▸ **Set exercise**: Copy out the records below, switching every "collectors" to "collected by" and leaving everything else unchanged.

** Start Extracted material **

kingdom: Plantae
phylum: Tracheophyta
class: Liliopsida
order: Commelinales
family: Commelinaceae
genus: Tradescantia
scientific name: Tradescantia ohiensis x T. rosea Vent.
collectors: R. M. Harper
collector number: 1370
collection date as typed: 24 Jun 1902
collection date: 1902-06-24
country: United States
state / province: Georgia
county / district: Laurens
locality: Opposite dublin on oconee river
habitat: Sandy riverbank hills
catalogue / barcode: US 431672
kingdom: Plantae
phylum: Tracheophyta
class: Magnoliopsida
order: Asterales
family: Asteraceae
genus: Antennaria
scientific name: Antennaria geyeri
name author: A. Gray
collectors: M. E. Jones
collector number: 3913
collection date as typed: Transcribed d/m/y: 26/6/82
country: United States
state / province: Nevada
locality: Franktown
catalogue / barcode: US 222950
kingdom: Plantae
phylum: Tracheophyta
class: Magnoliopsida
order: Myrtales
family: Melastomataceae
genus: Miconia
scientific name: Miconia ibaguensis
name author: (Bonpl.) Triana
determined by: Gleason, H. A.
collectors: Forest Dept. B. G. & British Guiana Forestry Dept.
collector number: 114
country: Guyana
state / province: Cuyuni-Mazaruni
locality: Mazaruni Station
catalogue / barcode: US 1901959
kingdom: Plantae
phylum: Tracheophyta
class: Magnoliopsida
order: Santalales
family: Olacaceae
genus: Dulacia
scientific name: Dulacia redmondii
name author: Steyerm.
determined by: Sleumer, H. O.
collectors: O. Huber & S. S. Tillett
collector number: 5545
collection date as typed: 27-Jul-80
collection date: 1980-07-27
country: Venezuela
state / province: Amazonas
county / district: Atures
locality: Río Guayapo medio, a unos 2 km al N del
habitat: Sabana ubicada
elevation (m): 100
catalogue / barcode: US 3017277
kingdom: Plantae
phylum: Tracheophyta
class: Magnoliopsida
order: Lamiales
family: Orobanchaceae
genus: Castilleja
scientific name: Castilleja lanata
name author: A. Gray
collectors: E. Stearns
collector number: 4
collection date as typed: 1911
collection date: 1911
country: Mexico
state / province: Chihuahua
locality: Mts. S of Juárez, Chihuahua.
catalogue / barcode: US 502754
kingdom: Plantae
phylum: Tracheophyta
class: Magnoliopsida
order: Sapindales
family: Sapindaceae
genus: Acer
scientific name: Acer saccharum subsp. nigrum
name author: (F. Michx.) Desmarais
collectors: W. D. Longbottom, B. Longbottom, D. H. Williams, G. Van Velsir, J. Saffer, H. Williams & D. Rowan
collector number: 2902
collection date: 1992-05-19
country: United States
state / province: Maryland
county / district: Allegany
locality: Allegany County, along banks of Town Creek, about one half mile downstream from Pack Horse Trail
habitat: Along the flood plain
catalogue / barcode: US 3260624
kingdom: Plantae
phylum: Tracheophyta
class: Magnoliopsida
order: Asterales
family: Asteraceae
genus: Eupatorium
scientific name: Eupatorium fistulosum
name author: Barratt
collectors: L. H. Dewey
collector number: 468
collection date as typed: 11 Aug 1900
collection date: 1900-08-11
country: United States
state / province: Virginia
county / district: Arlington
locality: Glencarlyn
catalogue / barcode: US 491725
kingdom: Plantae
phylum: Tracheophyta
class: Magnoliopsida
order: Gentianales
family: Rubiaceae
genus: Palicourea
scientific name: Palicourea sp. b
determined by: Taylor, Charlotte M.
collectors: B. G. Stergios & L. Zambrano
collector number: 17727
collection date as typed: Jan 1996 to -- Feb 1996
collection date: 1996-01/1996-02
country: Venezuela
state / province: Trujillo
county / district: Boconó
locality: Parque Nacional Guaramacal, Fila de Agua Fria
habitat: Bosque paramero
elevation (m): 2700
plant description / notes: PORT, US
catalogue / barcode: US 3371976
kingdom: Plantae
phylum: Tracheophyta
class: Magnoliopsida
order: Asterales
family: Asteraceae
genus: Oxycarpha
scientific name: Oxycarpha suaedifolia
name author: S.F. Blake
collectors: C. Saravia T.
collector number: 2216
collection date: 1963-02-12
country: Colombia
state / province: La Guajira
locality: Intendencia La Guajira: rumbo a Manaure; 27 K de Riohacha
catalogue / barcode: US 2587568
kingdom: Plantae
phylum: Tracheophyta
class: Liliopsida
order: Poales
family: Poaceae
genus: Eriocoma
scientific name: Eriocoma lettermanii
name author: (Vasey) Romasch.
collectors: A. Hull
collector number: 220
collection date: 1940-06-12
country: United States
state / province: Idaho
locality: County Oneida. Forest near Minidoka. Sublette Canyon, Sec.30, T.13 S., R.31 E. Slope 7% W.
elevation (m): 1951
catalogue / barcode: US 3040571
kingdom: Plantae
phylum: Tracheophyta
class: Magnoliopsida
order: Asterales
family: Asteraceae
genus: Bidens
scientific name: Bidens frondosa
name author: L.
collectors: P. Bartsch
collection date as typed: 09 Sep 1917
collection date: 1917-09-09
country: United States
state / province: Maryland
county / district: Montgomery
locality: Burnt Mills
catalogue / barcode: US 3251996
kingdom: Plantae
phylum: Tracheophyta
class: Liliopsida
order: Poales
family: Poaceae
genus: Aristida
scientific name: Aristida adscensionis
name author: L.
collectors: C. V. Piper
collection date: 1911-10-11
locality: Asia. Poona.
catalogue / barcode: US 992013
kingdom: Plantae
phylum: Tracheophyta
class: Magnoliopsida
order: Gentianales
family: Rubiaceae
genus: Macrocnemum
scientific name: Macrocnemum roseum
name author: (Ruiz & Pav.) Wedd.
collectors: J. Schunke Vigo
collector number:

** End Extracted material **

▸ **Reply**:
kingdom: Plantae
phylum: Tracheophyta
class: Liliopsida
order: Commelinales
family: Commelinaceae
genus: Tradescantia
scientific name: Tradescantia ohiensis x T. rosea Vent.
collected by: R. M. Harper
collector number: 1370
collection date as typed: 24 Jun 1902
collection date: 1902-06-24
country: United States
state / province: Georgia
county / district: Laurens
locality: Opposite dublin on oconee river
habitat: Sandy riverbank hills
catalogue / barcode: US 431672
kingdom: Plantae
phylum: Tracheophyta
class: Magnoliopsida
order: Asterales
family: Asteraceae
genus: Antennaria
scientific name: Antennaria geyeri
name author: A. Gray
collected by: M. E. Jones
collector number: 3913
collection date as typed: Transcribed d/m/y: 26/6/82
country: United States
state / province: Nevada
locality: Franktown
catalogue / barcode: US 222950
kingdom: Plantae
phylum: Tracheophyta
class: Magnoliopsida
order: Myrtales
family: Melastomataceae
genus: Miconia
scientific name: Miconia ibaguensis
name author: (Bonpl.) Triana
determined by: Gleason, H. A.
collected by: Forest Dept. B. G. & British Guiana Forestry Dept.
collector number: 114
country: Guyana
state / province: Cuyuni-Mazaruni
locality: Mazaruni Station
catalogue / barcode: US 1901959
kingdom: Plantae
phylum: Tracheophyta
class: Magnoliopsida
order: Santalales
family: Olacaceae
genus: Dulacia
scientific name: Dulacia redmondii
name author: Steyerm.
determined by: Sleumer, H. O.
collected by: O. Huber & S. S. Tillett
collector number: 5545
collection date as typed: 27-Jul-80
collection date: 1980-07-27
country: Venezuela
state / province: Amazonas
county / district: Atures
locality: Río Guayapo medio, a unos 2 km al N del
habitat: Sabana ubicada
elevation (m): 100
catalogue / barcode: US 3017277
kingdom: Plantae
phylum: Tracheophyta
class: Magnoliopsida
order: Lamiales
family: Orobanchaceae
genus: Castilleja
scientific name: Castilleja lanata
name author: A. Gray
collected by: E. Stearns
collector number: 4
collection date as typed: 1911
collection date: 1911
country: Mexico
state / province: Chihuahua
locality: Mts. S of Juárez, Chihuahua.
catalogue / barcode: US 502754
kingdom: Plantae
phylum: Tracheophyta
class: Magnoliopsida
order: Sapindales
family: Sapindaceae
genus: Acer
scientific name: Acer saccharum subsp. nigrum
name author: (F. Michx.) Desmarais
collected by: W. D. Longbottom, B. Longbottom, D. H. Williams, G. Van Velsir, J. Saffer, H. Williams & D. Rowan
collector number: 2902
collection date: 1992-05-19
country: United States
state / province: Maryland
county / district: Allegany
locality: Allegany County, along banks of Town Creek, about one half mile downstream from Pack Horse Trail
habitat: Along the flood plain
catalogue / barcode: US 3260624
kingdom: Plantae
phylum: Tracheophyta
class: Magnoliopsida
order: Asterales
family: Asteraceae
genus: Eupatorium
scientific name: Eupatorium fistulosum
name author: Barratt
collected by: L. H. Dewey
collector number: 468
collection date as typed: 11 Aug 1900
collection date: 1900-08-11
country: United States
state / province: Virginia
county / district: Arlington
locality: Glencarlyn
catalogue / barcode: US 491725
kingdom: Plantae
phylum: Tracheophyta
class: Magnoliopsida
order: Gentianales
family: Rubiaceae
genus: Palicourea
scientific name: Palicourea sp. b
determined by: Taylor, Charlotte M.
collected by: B. G. Stergios & L. Zambrano
collector number: 17727
collection date as typed: Jan 1996 to -- Feb 1996
collection date: 1996-01/1996-02
country: Venezuela
state / province: Trujillo
county / district: Boconó
locality: Parque Nacional Guaramacal, Fila de Agua Fria
habitat: Bosque paramero
elevation (m): 2700
plant description / notes: PORT, US
catalogue / barcode: US 3371976
kingdom: Plantae
phylum: Tracheophyta
class: Magnoliopsida
order: Asterales
family: Asteraceae
genus: Oxycarpha
scientific name: Oxycarpha suaedifolia
name author: S.F. Blake
collected by: C. Saravia T.
collector number: 2216
collection date: 1963-02-12
country: Colombia
state / province: La Guajira
locality: Intendencia La Guajira: rumbo a Manaure; 27 K de Riohacha
catalogue / barcode: US 2587568
kingdom: Plantae
phylum: Tracheophyta
class: Liliopsida
order: Poales
family: Poaceae
genus: Eriocoma
scientific name: Eriocoma lettermanii
name author: (Vasey) Romasch.
collected by: A. Hull
collector number: 220
collection date: 1940-06-12
country: United States
state / province: Idaho
locality: County Oneida. Forest near Minidoka. Sublette Canyon, Sec.30, T.13 S., R.31 E. Slope 7% W.
elevation (m): 1951
catalogue / barcode: US 3040571
kingdom: Plantae
phylum: Tracheophyta
class: Magnoliopsida
order: Asterales
family: Asteraceae
genus: Bidens
scientific name: Bidens frondosa
name author: L.
collected by: P. Bartsch
collection date as typed: 09 Sep 1917
collection date: 1917-09-09
country: United States
state / province: Maryland
county / district: Montgomery
locality: Burnt Mills
catalogue / barcode: US 3251996
kingdom: Plantae
phylum: Tracheophyta
class: Liliopsida
order: Poales
family: Poaceae
genus: Aristida
scientific name: Aristida adscensionis
name author: L.
collected by: C. V. Piper
collection date: 1911-10-11
locality: Asia. Poona.
catalogue / barcode: US 992013
kingdom: Plantae
phylum: Tracheophyta
class: Magnoliopsida
order: Gentianales
family: Rubiaceae
genus: Macrocnemum
scientific name: Macrocnemum roseum
name author: (Ruiz & Pav.) Wedd.
collected by: J. Schunke Vigo
collector number:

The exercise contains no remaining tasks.